What is expected — Starting at the line with "文档地址是无效的，文档不是什", retype every line through the end of the listing exactly as written, and nothing before it.

Records —

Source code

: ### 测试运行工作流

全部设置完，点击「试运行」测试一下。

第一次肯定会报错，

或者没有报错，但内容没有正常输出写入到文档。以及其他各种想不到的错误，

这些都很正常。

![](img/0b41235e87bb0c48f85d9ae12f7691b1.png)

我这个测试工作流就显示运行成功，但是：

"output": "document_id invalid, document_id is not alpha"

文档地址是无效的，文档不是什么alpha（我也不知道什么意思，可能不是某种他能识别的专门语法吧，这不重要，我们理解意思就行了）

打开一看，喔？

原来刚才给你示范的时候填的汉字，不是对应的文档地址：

Answer box —
文档地址是无效的，文档不是什么alpha（我也不知道什么意思，可能不是某种他能识别的专门语法吧，这不重要，我们理解意思就行了）

打开一看，喔？

原来刚才给你示范的时候填的汉字，不是对应的文档地址：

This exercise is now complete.